### Description of the task
Only one span of the listing below is wanted: the lines from the one with "cancer stained with" through the one with "(IHC) histopathology image", reproduced exactly, both ends kept.

### Raw data

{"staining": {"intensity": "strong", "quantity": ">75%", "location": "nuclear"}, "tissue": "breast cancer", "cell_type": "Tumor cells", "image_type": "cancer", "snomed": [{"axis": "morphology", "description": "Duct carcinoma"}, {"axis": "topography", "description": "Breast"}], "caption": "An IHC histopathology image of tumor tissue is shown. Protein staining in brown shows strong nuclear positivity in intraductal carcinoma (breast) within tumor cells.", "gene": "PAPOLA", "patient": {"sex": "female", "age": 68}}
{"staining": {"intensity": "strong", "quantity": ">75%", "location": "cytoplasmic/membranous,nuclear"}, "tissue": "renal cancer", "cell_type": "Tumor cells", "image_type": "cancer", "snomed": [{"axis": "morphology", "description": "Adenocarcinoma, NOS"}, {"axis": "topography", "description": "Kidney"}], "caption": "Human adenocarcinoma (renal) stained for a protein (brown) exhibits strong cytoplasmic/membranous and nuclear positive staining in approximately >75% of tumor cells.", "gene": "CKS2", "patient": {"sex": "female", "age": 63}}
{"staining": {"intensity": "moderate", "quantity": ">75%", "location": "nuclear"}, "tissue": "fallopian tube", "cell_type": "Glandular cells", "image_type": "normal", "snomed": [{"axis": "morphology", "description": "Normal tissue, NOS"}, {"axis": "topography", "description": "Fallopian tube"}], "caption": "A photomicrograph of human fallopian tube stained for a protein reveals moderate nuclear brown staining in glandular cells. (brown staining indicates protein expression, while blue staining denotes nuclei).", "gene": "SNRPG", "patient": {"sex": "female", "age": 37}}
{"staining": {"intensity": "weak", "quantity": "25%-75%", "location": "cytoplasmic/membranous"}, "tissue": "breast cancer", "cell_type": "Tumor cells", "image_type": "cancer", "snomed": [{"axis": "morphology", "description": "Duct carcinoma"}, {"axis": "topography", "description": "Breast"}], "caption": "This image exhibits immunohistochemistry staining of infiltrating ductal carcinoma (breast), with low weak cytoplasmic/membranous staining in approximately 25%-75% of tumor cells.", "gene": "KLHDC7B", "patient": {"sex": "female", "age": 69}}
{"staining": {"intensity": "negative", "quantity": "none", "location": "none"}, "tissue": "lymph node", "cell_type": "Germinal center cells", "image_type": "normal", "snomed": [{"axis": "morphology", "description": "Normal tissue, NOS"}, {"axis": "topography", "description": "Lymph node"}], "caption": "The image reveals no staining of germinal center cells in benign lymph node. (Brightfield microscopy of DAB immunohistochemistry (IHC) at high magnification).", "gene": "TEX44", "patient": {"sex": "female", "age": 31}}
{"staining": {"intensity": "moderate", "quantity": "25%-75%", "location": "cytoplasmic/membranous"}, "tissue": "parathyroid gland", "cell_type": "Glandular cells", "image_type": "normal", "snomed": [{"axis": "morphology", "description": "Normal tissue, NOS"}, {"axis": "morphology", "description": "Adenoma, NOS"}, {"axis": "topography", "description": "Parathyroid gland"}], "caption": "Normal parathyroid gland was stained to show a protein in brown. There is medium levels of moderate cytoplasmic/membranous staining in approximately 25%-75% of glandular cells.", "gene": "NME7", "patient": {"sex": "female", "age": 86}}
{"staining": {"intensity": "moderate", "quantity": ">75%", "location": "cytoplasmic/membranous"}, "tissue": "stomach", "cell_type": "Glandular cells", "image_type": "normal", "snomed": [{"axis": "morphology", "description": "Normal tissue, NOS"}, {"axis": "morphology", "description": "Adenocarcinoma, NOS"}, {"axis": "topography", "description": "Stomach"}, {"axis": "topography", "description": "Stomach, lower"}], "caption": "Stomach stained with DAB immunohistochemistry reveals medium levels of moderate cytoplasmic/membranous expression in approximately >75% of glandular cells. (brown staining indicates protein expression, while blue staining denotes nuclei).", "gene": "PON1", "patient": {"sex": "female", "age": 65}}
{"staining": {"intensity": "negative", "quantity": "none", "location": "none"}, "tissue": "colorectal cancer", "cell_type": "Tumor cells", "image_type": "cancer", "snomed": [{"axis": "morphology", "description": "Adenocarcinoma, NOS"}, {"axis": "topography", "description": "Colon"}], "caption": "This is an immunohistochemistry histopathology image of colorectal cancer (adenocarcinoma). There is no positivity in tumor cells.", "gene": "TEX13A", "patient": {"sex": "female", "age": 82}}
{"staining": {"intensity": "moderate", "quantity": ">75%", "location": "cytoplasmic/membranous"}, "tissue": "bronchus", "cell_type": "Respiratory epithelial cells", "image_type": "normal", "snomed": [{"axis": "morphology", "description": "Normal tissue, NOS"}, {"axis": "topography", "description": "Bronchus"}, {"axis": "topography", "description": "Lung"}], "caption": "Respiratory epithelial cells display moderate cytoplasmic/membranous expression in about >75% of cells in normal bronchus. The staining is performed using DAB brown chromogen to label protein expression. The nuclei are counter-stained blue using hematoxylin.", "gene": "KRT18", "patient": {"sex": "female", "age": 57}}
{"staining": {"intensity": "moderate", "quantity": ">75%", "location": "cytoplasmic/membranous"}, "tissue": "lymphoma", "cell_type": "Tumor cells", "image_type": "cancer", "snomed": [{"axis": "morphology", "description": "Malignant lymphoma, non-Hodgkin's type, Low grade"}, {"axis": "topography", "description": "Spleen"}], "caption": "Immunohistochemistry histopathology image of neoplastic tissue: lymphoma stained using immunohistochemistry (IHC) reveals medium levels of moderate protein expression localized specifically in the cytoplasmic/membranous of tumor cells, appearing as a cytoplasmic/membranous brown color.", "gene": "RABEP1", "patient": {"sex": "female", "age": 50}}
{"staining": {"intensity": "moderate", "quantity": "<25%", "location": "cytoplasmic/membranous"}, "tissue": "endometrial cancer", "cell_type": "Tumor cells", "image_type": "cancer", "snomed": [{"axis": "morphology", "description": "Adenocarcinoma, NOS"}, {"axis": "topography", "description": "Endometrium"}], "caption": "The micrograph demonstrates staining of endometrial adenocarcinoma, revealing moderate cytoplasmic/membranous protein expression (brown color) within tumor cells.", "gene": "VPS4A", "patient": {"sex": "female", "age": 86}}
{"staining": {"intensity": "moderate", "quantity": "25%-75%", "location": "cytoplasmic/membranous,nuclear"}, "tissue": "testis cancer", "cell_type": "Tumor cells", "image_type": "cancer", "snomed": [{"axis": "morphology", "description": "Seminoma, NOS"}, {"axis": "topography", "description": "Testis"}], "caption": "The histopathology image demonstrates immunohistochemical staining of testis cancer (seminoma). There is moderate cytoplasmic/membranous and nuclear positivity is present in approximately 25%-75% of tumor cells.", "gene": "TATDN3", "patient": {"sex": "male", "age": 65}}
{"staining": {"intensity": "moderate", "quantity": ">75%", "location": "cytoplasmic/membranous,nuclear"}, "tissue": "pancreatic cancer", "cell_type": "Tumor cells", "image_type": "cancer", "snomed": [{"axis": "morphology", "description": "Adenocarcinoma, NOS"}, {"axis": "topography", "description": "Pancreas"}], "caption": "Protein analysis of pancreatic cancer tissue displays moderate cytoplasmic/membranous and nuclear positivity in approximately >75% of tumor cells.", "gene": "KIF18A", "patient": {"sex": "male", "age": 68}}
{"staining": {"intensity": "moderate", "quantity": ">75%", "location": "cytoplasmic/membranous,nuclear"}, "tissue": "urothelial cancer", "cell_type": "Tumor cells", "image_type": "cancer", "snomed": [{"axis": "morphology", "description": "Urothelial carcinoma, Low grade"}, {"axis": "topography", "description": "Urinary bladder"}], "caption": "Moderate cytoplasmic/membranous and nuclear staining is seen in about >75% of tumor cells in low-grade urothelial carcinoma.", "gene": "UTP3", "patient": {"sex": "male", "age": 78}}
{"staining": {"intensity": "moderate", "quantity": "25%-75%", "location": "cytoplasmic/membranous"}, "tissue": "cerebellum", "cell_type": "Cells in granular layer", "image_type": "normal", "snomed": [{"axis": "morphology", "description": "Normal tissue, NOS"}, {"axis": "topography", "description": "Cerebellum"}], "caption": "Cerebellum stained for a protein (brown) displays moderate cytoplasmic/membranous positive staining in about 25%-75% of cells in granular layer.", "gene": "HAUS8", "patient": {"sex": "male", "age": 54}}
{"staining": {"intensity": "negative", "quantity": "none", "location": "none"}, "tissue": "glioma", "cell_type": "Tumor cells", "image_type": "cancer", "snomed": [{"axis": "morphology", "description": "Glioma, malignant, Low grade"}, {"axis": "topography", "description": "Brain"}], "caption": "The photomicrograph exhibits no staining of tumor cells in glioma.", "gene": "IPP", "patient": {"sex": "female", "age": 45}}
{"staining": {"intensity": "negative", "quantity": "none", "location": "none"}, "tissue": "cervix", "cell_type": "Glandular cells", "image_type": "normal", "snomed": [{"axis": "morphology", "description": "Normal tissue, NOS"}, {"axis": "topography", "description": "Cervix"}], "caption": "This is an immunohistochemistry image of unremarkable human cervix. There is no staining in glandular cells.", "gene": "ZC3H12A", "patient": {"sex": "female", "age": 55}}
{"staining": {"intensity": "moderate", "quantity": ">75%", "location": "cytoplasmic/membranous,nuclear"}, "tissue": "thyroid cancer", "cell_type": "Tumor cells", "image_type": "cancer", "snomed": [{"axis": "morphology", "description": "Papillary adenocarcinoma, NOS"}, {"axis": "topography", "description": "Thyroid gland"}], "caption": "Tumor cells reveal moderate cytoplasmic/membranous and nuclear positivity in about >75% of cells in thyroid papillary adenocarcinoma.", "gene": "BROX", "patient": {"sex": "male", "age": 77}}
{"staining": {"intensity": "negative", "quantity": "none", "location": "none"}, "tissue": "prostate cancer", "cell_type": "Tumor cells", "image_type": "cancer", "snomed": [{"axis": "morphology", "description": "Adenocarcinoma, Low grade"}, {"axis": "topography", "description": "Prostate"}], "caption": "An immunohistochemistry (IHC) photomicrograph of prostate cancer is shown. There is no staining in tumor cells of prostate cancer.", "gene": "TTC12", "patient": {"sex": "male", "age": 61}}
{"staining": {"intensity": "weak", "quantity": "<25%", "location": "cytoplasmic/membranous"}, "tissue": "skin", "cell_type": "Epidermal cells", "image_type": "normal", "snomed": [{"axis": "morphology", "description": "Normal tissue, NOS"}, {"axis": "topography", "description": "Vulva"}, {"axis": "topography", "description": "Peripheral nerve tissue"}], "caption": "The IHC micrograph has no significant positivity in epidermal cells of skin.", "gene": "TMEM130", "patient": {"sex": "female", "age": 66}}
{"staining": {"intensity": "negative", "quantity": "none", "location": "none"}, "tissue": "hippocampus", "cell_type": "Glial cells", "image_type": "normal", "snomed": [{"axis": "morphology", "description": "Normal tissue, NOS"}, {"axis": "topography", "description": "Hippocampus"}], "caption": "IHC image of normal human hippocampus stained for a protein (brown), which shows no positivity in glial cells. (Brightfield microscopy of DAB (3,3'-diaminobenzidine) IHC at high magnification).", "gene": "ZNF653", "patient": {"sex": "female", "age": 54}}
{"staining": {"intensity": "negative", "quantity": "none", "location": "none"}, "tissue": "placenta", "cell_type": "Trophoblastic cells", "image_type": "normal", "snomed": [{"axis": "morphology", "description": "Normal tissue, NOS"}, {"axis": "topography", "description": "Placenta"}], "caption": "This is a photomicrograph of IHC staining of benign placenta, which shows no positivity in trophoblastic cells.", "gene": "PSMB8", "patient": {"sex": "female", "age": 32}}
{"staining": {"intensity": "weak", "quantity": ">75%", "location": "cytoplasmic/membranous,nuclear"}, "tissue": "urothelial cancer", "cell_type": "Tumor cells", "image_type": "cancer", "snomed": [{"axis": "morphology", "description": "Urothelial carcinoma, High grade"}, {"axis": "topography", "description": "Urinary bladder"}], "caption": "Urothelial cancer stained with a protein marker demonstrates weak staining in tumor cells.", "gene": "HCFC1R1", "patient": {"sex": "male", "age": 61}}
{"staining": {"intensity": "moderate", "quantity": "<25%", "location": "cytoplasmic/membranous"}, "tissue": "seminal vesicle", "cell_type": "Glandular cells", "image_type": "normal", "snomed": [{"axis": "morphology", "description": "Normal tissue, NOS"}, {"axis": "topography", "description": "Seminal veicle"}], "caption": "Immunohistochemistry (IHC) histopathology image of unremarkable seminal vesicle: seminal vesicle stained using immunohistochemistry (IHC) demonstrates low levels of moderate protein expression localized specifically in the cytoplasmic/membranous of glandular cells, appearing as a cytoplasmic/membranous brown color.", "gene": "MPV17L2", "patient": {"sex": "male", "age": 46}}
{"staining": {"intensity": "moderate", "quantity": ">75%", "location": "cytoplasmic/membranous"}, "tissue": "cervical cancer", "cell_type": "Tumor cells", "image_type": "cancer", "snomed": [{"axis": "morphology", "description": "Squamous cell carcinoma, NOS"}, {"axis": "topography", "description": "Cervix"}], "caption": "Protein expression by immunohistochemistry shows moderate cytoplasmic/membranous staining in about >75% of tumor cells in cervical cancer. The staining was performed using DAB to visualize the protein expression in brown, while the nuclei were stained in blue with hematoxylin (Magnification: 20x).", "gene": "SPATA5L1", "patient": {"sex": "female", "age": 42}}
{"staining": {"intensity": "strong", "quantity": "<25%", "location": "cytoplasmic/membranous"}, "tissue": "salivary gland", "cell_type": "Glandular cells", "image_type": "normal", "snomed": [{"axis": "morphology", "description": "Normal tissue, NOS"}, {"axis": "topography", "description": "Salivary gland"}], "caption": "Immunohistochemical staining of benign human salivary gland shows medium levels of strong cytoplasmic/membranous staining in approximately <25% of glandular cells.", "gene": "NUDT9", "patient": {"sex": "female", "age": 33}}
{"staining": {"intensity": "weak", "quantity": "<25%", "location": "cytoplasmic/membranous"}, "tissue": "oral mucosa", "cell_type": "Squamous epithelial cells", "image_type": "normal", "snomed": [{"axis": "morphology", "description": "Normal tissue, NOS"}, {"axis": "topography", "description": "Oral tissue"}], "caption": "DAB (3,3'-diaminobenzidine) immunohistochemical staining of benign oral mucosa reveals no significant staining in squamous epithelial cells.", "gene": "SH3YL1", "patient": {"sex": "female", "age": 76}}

### The completed task
{"staining": {"intensity": "weak", "quantity": ">75%", "location": "cytoplasmic/membranous,nuclear"}, "tissue": "urothelial cancer", "cell_type": "Tumor cells", "image_type": "cancer", "snomed": [{"axis": "morphology", "description": "Urothelial carcinoma, High grade"}, {"axis": "topography", "description": "Urinary bladder"}], "caption": "Urothelial cancer stained with a protein marker demonstrates weak staining in tumor cells.", "gene": "HCFC1R1", "patient": {"sex": "male", "age": 61}}
{"staining": {"intensity": "moderate", "quantity": "<25%", "location": "cytoplasmic/membranous"}, "tissue": "seminal vesicle", "cell_type": "Glandular cells", "image_type": "normal", "snomed": [{"axis": "morphology", "description": "Normal tissue, NOS"}, {"axis": "topography", "description": "Seminal veicle"}], "caption": "Immunohistochemistry (IHC) histopathology image of unremarkable seminal vesicle: seminal vesicle stained using immunohistochemistry (IHC) demonstrates low levels of moderate protein expression localized specifically in the cytoplasmic/membranous of glandular cells, appearing as a cytoplasmic/membranous brown color.", "gene": "MPV17L2", "patient": {"sex": "male", "age": 46}}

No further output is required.